Q. Even so, you did pursue Merlin in a concrete way, traveling to Carmarthen in Wales, “Merlin’s Town.” There, forgetting to take your heart medicine, you struggled up a steep path to a castle supposedly in the vicinity of the cave where Merlin, spellbound, sleeps. You wrote, “I decide to keep climbing, telling myself that the pains will go away when I get to the top and can rest. Still, I fear that this is a foolish daredevil maneuver that may even cost me my life.” You described your ascent as “ego-controlled” and “heroic,” although you acknowledge the nagging suspicion that beneath those qualities there is something–some knowledge–that wants to get out. Later, you discuss the Brothers Grimm’s story, “The Spirit in the Bottle,” in which a young boy roaming the woods hears a voice calling, “Let me out! Let me out!”

These things bring me back to the current situation of those of us who have followed Castaneda. In our present dialogue some of us repeat slogans such as “I am following the Warrior’s Way” or “The facts of everyday life are irrelevant; the only thing that matters is our encounter with infinity,” while others of us debunk and ridicule those slogans, at times with counter-slogans. And some of us even assert that the true solution lies in finding a better teacher. I wonder if, under all of this, there is something trying to emerge in us that wants to throw off slogans, counter-slogans, and even teachers so it can jump out and be heard. How do you react to this?

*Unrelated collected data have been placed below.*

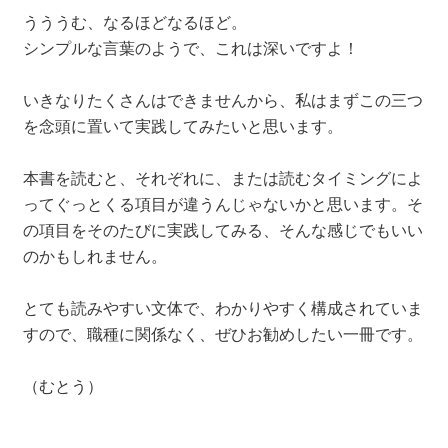
うううむ、なるほどなるほど。
シンプルな言葉のようで、これは深いですよ！
いきなりたくさんはできませんから、私はまずこの三つ
を念頭に置いて実践してみたいと思います。
本書を読むと、それぞれに、または読むタイミングによ
ってぐっとくる項目が違うんじゃないかと思います。そ
の項目をそのたびに実践してみる、そんな感じでもいい
のかもしれません。
とても読みやすい文体で、わかりやすく構成されていま
すので、職種に関係なく、ぜひお勧めしたい一冊です。
（むとう）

A. Yes, I pursued Merlin “in a concrete way,” but concrete does not have to mean literal, literalistic. Poems are concrete; stories are concrete; images and the imagination are concrete–without needing to be literalized. My experience in Wales was heartfelt in the sense that I had chest pains that seemed to be angina. But what they had to do with Merlin related more to the emotionally heartfelt nature of my climb up that Welsh hill. I meant to be tentative about the final significance of my experience, tentative and metaphorical. I knew Merlin lies sleeping at many sites in the British Isles and Brittany–I have visited several of them without physical heart trouble. They struck me as invitations to imagine, openings to the “otherworld” of imagining. And with imagining comes feeling; for me at that time in my life–at least as regarded in retrospect while writing the book–the Wales experience was wrapped up with the devastating end of a relationship as well as fears for my health.

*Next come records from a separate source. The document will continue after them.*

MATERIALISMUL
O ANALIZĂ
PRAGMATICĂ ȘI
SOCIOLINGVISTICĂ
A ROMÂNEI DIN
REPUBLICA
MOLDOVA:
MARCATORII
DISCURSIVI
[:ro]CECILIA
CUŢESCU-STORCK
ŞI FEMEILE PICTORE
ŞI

Any knowledge I carried away–and there was some, I think–was not metaphysical. It was knowledge of the place of imagining in the landscape and in my life as I encounter and seek to learn from that landscape. Hillman calls it “the thought of the heart,” seeing the heart as the “organ” of the imagination. Likewise I referred to Thomas Moore’s words about “heart trouble” after recounting my encounter on the hill in Wales. Finally, you might ask what, after all, did I encounter. I’d reiterate: the power and process, in many ways shamanic, of imagining. Not a willful process of making things up but a spontaneous emergence of images, fueled by the legend–not any facts–of Merlin and that hill, by physical discomfort (Elaine Scarry in The Body in Pain writes about how pain provokes imagining), by emotional associations. Was this “my” imagining? Jung said the unconscious reaches God knows where–we don’t know where it ends. The same applies to the imagination: we may participate with it close up, but its nether reaches are beyond ego, beyond even self, it may be, stretching into mystery. For me, with my particular background and experiences, Merlin, shamanic Merlin, is one of the names of that mystery.